’LE GEINDRE.’
O mélancolique inventeur des yeux noirs qui brûlent sans flammes et des lèvres tout à la fois irritantes et froides, peintre des Cydalises désarmées qui reflètent leur traîne de moire rose dans le bleu des lacs, Watteau! j’ai, par l’une de ces dernières et froides nuits, songé à ton Gille goguenard dont le blanc visage s’allume de prunelles inquiètes et se troue d’une bouche arrondie comme un O rouge dans l’ovale laiteux des chairs.
Flânant sur le boulevard des anciennes banlieues, alors que dans un bain de lune les grilles des tripiers jettent sur la boue des rues les raies cassées de leurs ombres, j’entrevis un fantoche démesurément long, qui filait le long des boutiques, un litre dans une main, une pipe dans l’autre.

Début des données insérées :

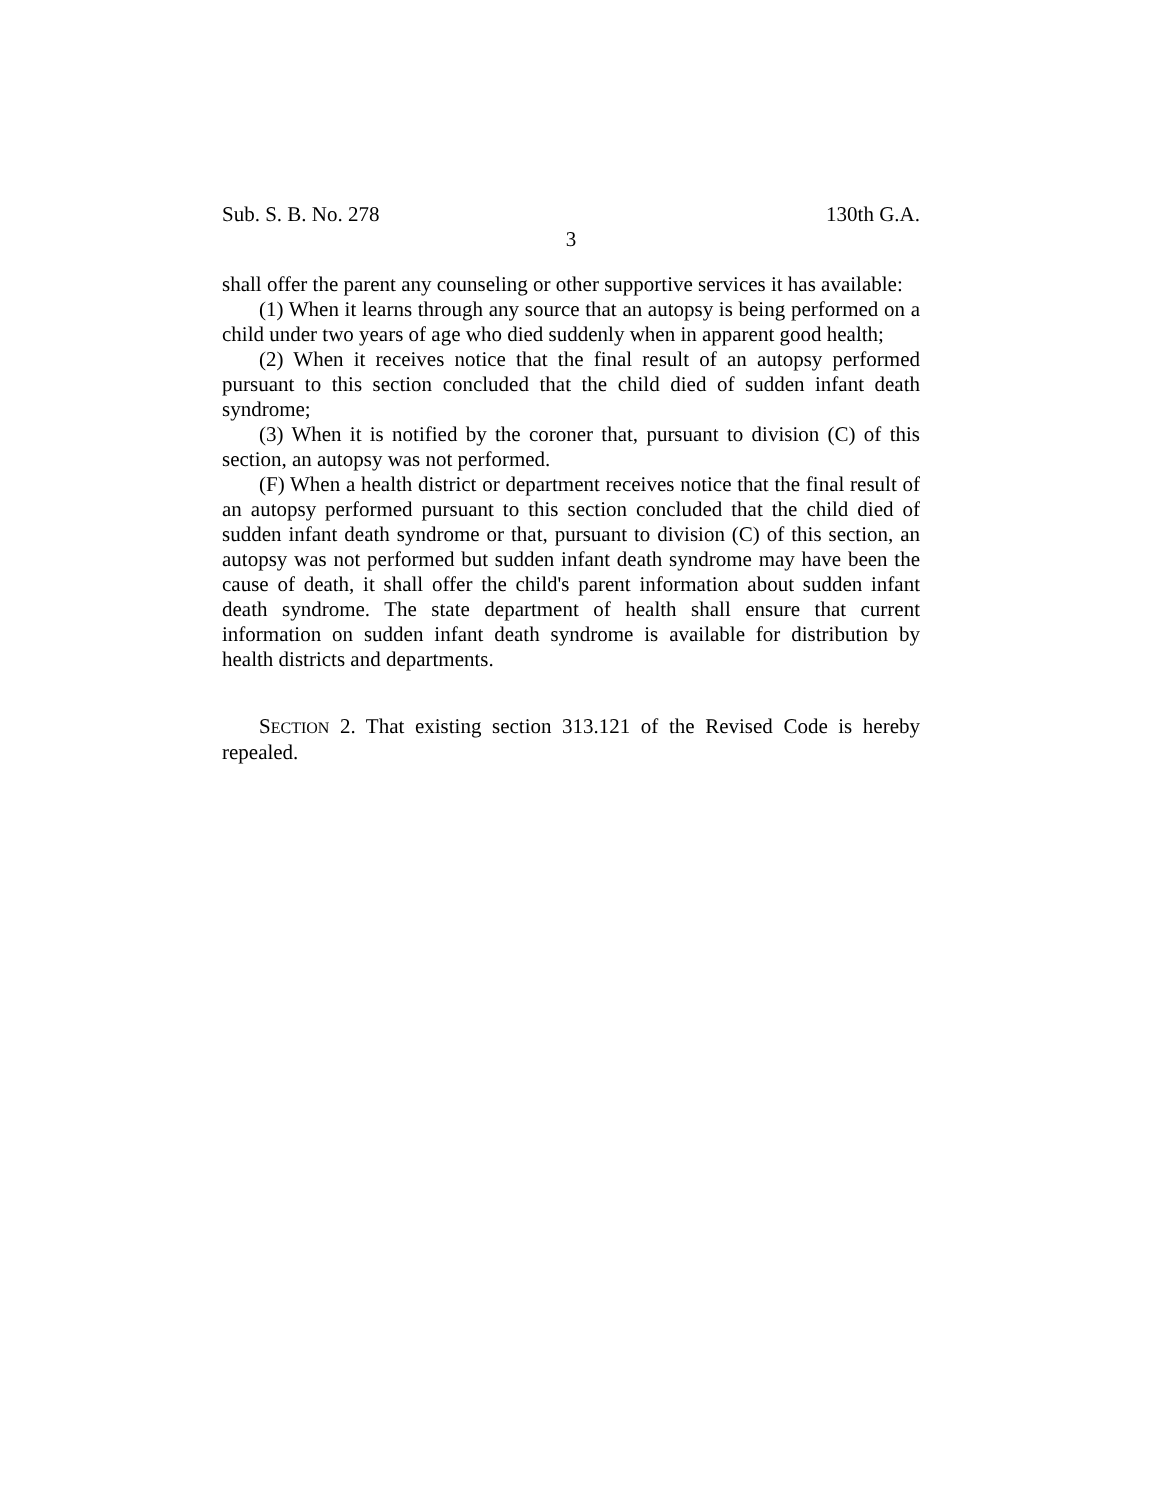Sub. S. B. No. 278 130th G.A.
3
shall offer the parent any counseling or other supportive services it has available:
(1) When it learns through any source that an autopsy is being performed on a child under two years of age who died suddenly when in apparent good health;
(2) When it receives notice that the final result of an autopsy performed pursuant to this section concluded that the child died of sudden infant death syndrome;
(3) When it is notified by the coroner that, pursuant to division (C) of this section, an autopsy was not performed.
(F) When a health district or department receives notice that the final result of an autopsy performed pursuant to this section concluded that the child died of sudden infant death syndrome or that, pursuant to division (C) of this section, an autopsy was not performed but sudden infant death syndrome may have been the cause of death, it shall offer the child's parent information about sudden infant death syndrome. The state department of health shall ensure that current information on sudden infant death syndrome is available for distribution by health districts and departments.
SECTION 2. That existing section 313.121 of the Revised Code is hereby repealed.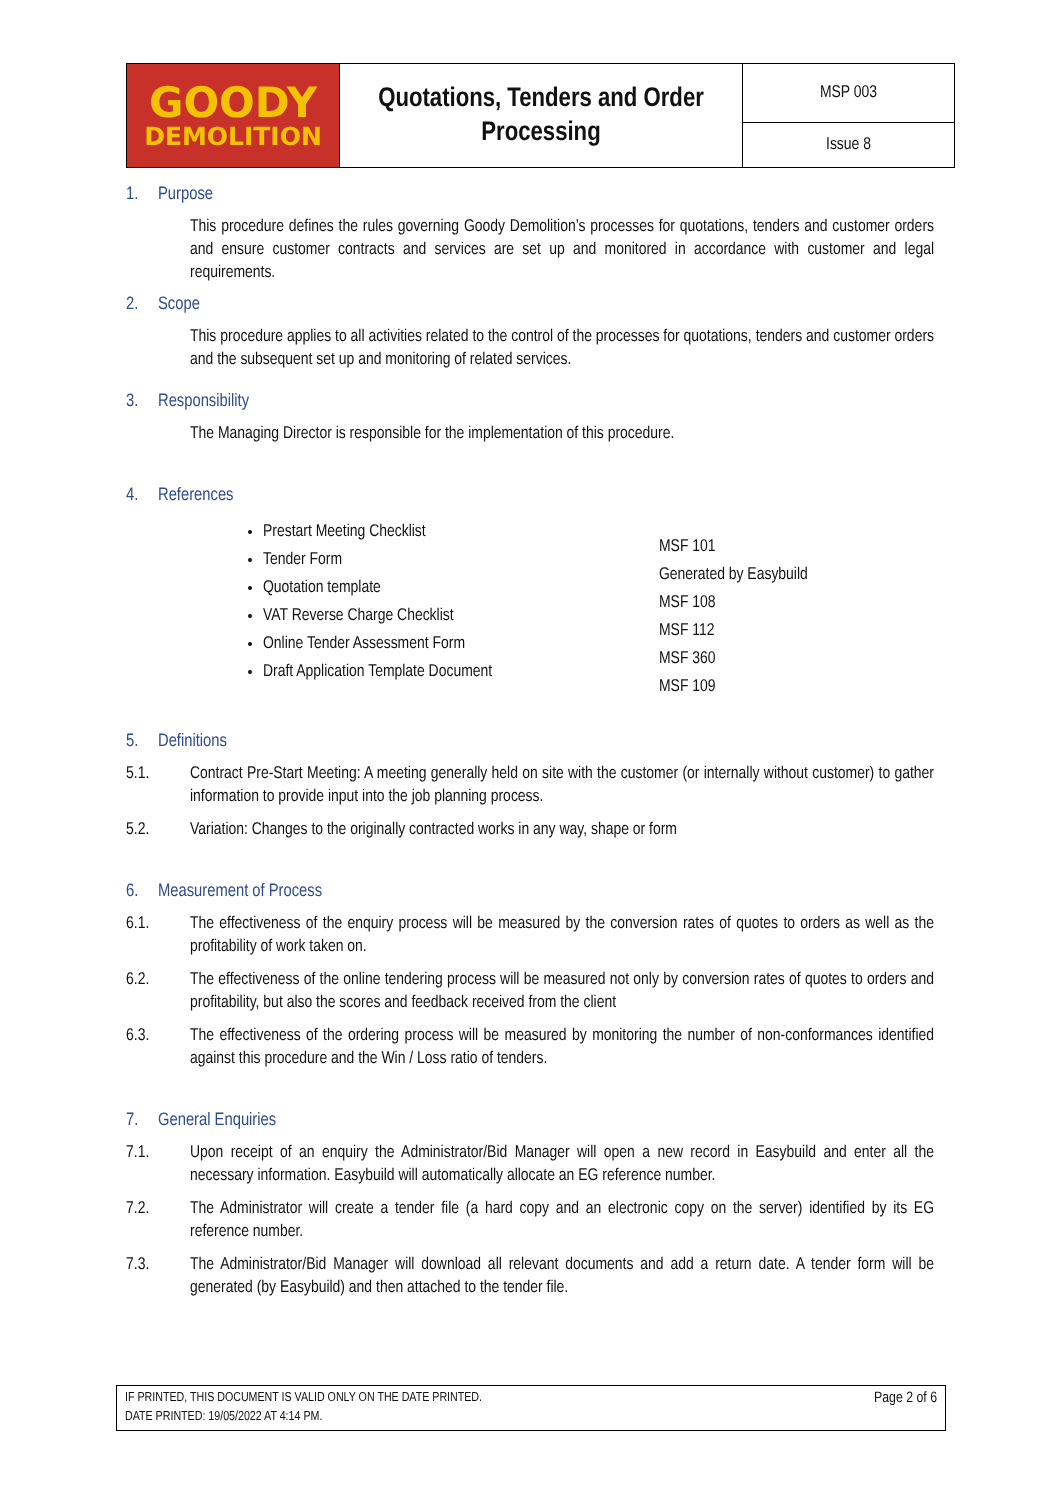| GOODY DEMOLITION | Quotations, Tenders and Order Processing | MSP 003 |
| | | Issue 8 |
1. Purpose
This procedure defines the rules governing Goody Demolition’s processes for quotations, tenders and customer orders and ensure customer contracts and services are set up and monitored in accordance with customer and legal requirements.
2. Scope
This procedure applies to all activities related to the control of the processes for quotations, tenders and customer orders and the subsequent set up and monitoring of related services.
3. Responsibility
The Managing Director is responsible for the implementation of this procedure.
4. References
| Prestart Meeting Checklist Tender Form Quotation template VAT Reverse Charge Checklist Online Tender Assessment Form Draft Application Template Document | MSF 101 Generated by Easybuild MSF 108 MSF 112 MSF 360 MSF 109 |
5. Definitions
5.1. Contract Pre-Start Meeting: A meeting generally held on site with the customer (or internally without customer) to gather information to provide input into the job planning process.
5.2. Variation: Changes to the originally contracted works in any way, shape or form
6. Measurement of Process
6.1. The effectiveness of the enquiry process will be measured by the conversion rates of quotes to orders as well as the profitability of work taken on.
6.2. The effectiveness of the online tendering process will be measured not only by conversion rates of quotes to orders and profitability, but also the scores and feedback received from the client
6.3. The effectiveness of the ordering process will be measured by monitoring the number of non-conformances identified against this procedure and the Win / Loss ratio of tenders.
7. General Enquiries
7.1. Upon receipt of an enquiry the Administrator/Bid Manager will open a new record in Easybuild and enter all the necessary information. Easybuild will automatically allocate an EG reference number.
7.2. The Administrator will create a tender file (a hard copy and an electronic copy on the server) identified by its EG reference number.
7.3. The Administrator/Bid Manager will download all relevant documents and add a return date. A tender form will be generated (by Easybuild) and then attached to the tender file.
IF PRINTED, THIS DOCUMENT IS VALID ONLY ON THE DATE PRINTED.
DATE PRINTED: 19/05/2022 AT 4:14 PM.
Page 2 of 6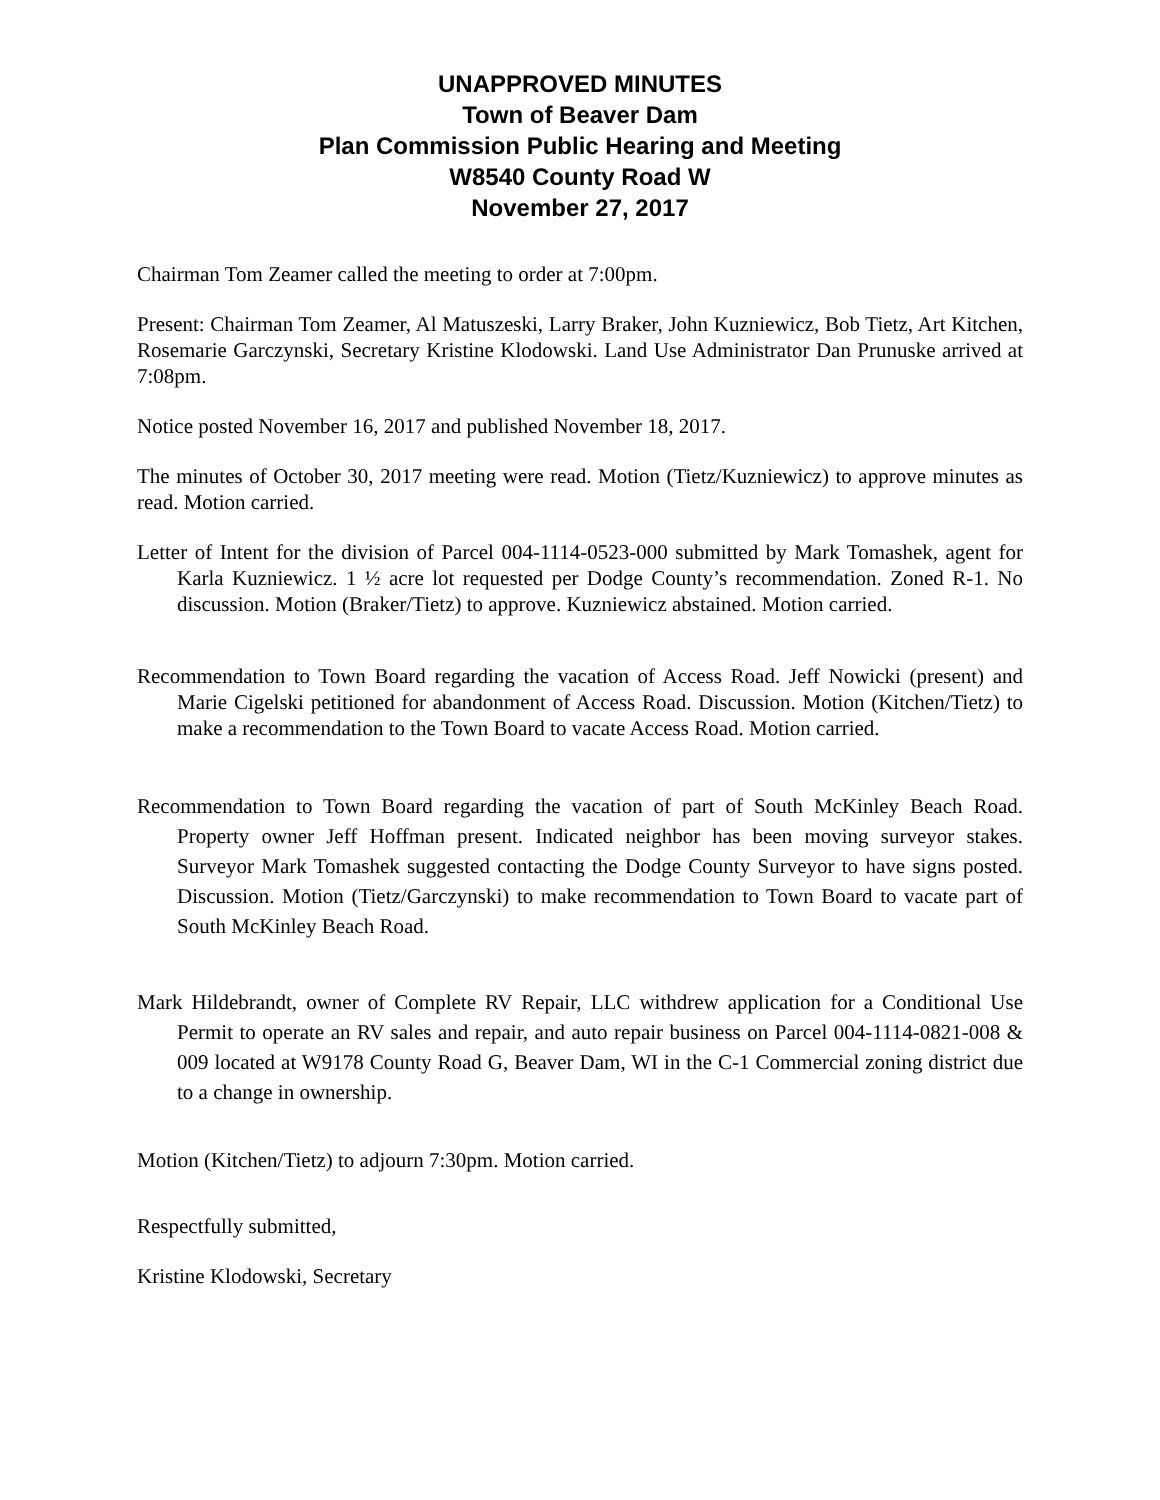UNAPPROVED MINUTES
Town of Beaver Dam
Plan Commission Public Hearing and Meeting
W8540 County Road W
November 27, 2017
Chairman Tom Zeamer called the meeting to order at 7:00pm.
Present: Chairman Tom Zeamer, Al Matuszeski, Larry Braker, John Kuzniewicz, Bob Tietz, Art Kitchen, Rosemarie Garczynski, Secretary Kristine Klodowski. Land Use Administrator Dan Prunuske arrived at 7:08pm.
Notice posted November 16, 2017 and published November 18, 2017.
The minutes of October 30, 2017 meeting were read. Motion (Tietz/Kuzniewicz) to approve minutes as read. Motion carried.
Letter of Intent for the division of Parcel 004-1114-0523-000 submitted by Mark Tomashek, agent for Karla Kuzniewicz. 1 ½ acre lot requested per Dodge County’s recommendation. Zoned R-1. No discussion. Motion (Braker/Tietz) to approve. Kuzniewicz abstained. Motion carried.
Recommendation to Town Board regarding the vacation of Access Road. Jeff Nowicki (present) and Marie Cigelski petitioned for abandonment of Access Road. Discussion. Motion (Kitchen/Tietz) to make a recommendation to the Town Board to vacate Access Road. Motion carried.
Recommendation to Town Board regarding the vacation of part of South McKinley Beach Road. Property owner Jeff Hoffman present. Indicated neighbor has been moving surveyor stakes. Surveyor Mark Tomashek suggested contacting the Dodge County Surveyor to have signs posted. Discussion. Motion (Tietz/Garczynski) to make recommendation to Town Board to vacate part of South McKinley Beach Road.
Mark Hildebrandt, owner of Complete RV Repair, LLC withdrew application for a Conditional Use Permit to operate an RV sales and repair, and auto repair business on Parcel 004-1114-0821-008 & 009 located at W9178 County Road G, Beaver Dam, WI in the C-1 Commercial zoning district due to a change in ownership.
Motion (Kitchen/Tietz) to adjourn 7:30pm. Motion carried.
Respectfully submitted,
Kristine Klodowski, Secretary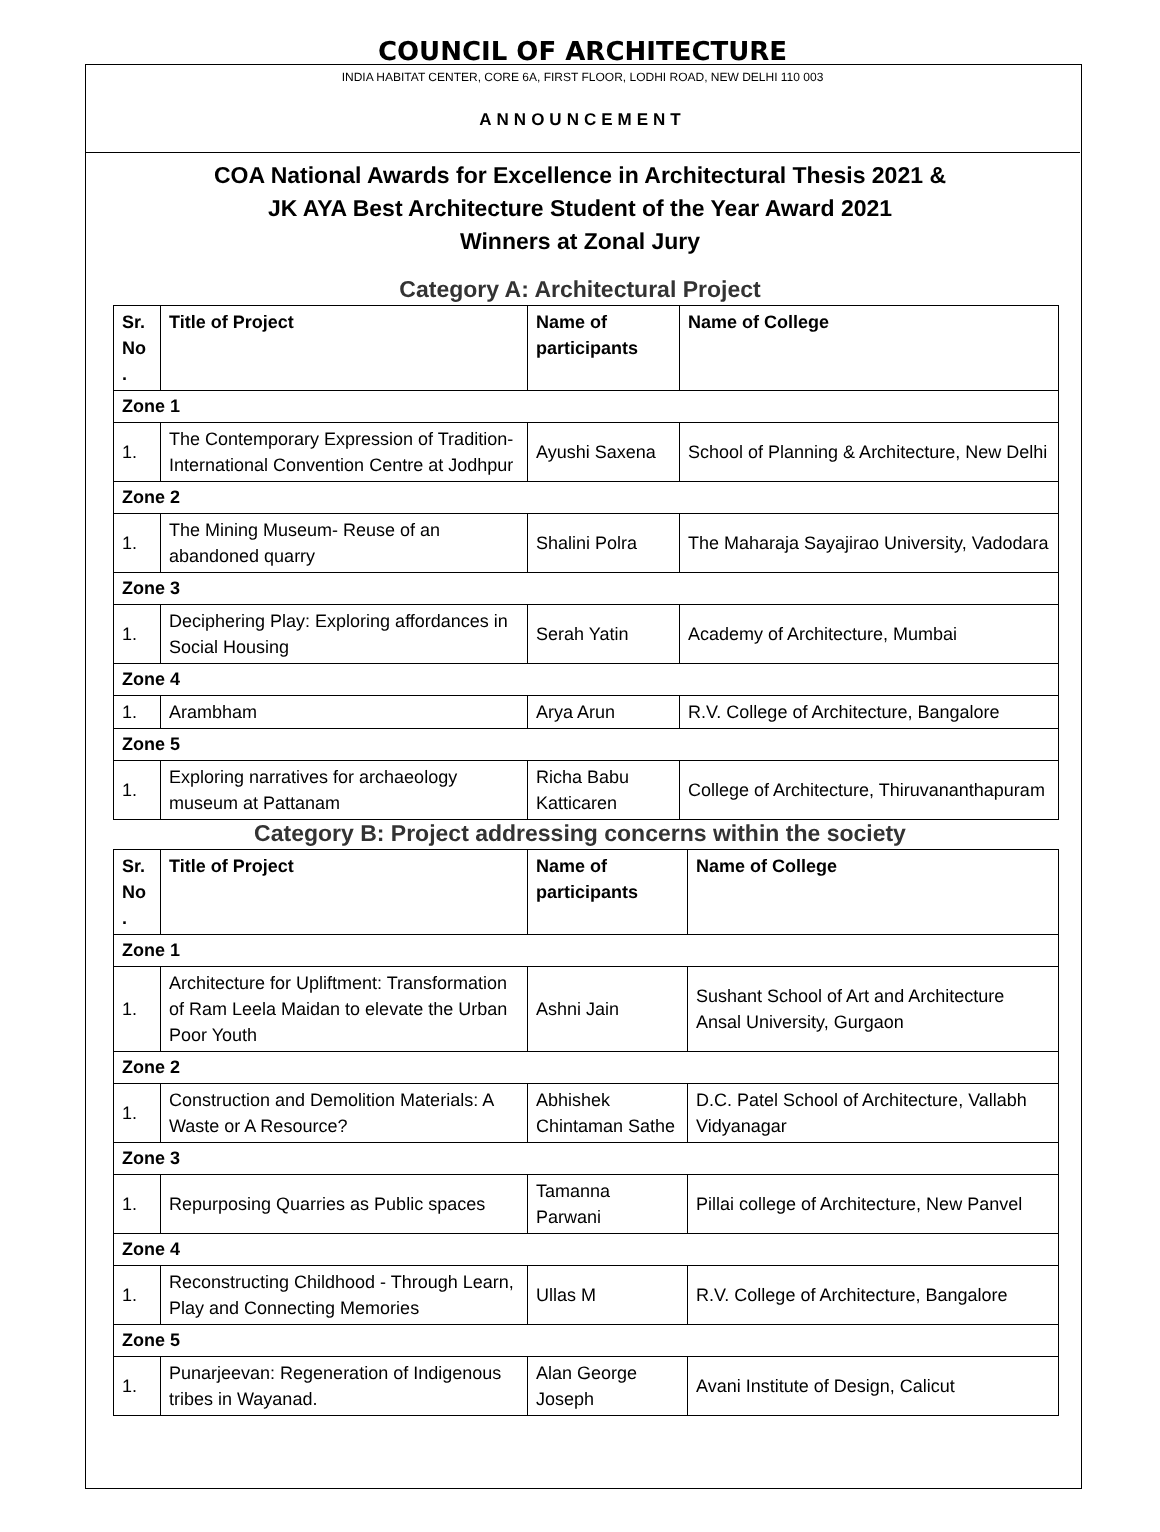COUNCIL OF ARCHITECTURE
INDIA HABITAT CENTER, CORE 6A, FIRST FLOOR, LODHI ROAD, NEW DELHI 110 003
ANNOUNCEMENT
COA National Awards for Excellence in Architectural Thesis 2021 &
JK AYA Best Architecture Student of the Year Award 2021
Winners at Zonal Jury
Category A: Architectural Project
| Sr. No . | Title of Project | Name of participants | Name of College |
| --- | --- | --- | --- |
| Zone 1 | | | |
| 1. | The Contemporary Expression of Tradition- International Convention Centre at Jodhpur | Ayushi Saxena | School of Planning & Architecture, New Delhi |
| Zone 2 | | | |
| 1. | The Mining Museum- Reuse of an abandoned quarry | Shalini Polra | The Maharaja Sayajirao University, Vadodara |
| Zone 3 | | | |
| 1. | Deciphering Play: Exploring affordances in Social Housing | Serah Yatin | Academy of Architecture, Mumbai |
| Zone 4 | | | |
| 1. | Arambham | Arya Arun | R.V. College of Architecture, Bangalore |
| Zone 5 | | | |
| 1. | Exploring narratives for archaeology museum at Pattanam | Richa Babu Katticaren | College of Architecture, Thiruvananthapuram |
Category B: Project addressing concerns within the society
| Sr. No . | Title of Project | Name of participants | Name of College |
| --- | --- | --- | --- |
| Zone 1 | | | |
| 1. | Architecture for Upliftment: Transformation of Ram Leela Maidan to elevate the Urban Poor Youth | Ashni Jain | Sushant School of Art and Architecture Ansal University, Gurgaon |
| Zone 2 | | | |
| 1. | Construction and Demolition Materials: A Waste or A Resource? | Abhishek Chintaman Sathe | D.C. Patel School of Architecture, Vallabh Vidyanagar |
| Zone 3 | | | |
| 1. | Repurposing Quarries as Public spaces | Tamanna Parwani | Pillai college of Architecture, New Panvel |
| Zone 4 | | | |
| 1. | Reconstructing Childhood - Through Learn, Play and Connecting Memories | Ullas M | R.V. College of Architecture, Bangalore |
| Zone 5 | | | |
| 1. | Punarjeevan: Regeneration of Indigenous tribes in Wayanad. | Alan George Joseph | Avani Institute of Design, Calicut |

Je ne doutai point que cet étrange personnage ne fût ce folâtre et rusé compère, grand brasseur de filles et dépuceleur de bouteilles, l’éternel rival d’Arlequin: Pierrot; il rasait les murs, preste, et le regard sournois; soudain, il fit halte devant une maison, poussa une petite porte, tomba dans un trou noir, comme un lys plongé jusqu’à la tige dans un baquet d’encre, puis il reparut dans une cave qui s’alluma, au ras du trottoir.
Je vis alors, au travers des grillages qui faisaient ventre et dont mainte maille détraquée tordait ses fils en révolte, un carreau poudré de blanc, une rangée de sacs, une hache, une pelle, un pétrin sur lequel s’agitaient, hurlants et blêmes, sans chemises et sans vestes, deux hommes se ruant sur un monceau de pâte qui claquait sourdement, alors qu’elle retombait sur le bois de l’auge.
Ils grondaient, geignaient, criaient des mots inarticulés, poussaient des gémissements à fendre l’âme, battaient à grands coups la purée flasque. Han! han! han! clac! paf! h ... an! et comme une couleuvre dont les anneaux roulent le mastic se tordait sous leurs poings! Les corps ruisselaient, les boules des biceps dansaient dans les bras, de grosses gouttes de sueur perlaient au front et buvaient la farine amassée aux tempes; ils tapaient dans le tas comme des furieux, puis après un dernier cri qu’ils s’arrachèrent des entrailles, les bras cessèrent leurs moulinets; les hommes se frottèrent les doigts au-dessus du pétrin et, saisissant les litres, ils burent à outrance, la tête renversée, la pomme d’Adam sautant, affolée, dans la peau du cou.
D’un mouvement brusque, ils se jetèrent en avant, retirèrent le goulot de leurs lèvres, et de chaque côté de la bouche des rigoles coulèrent, s’épaisissant à mesure qu’elles s’empoicraient dans les tournants poudreux du menton.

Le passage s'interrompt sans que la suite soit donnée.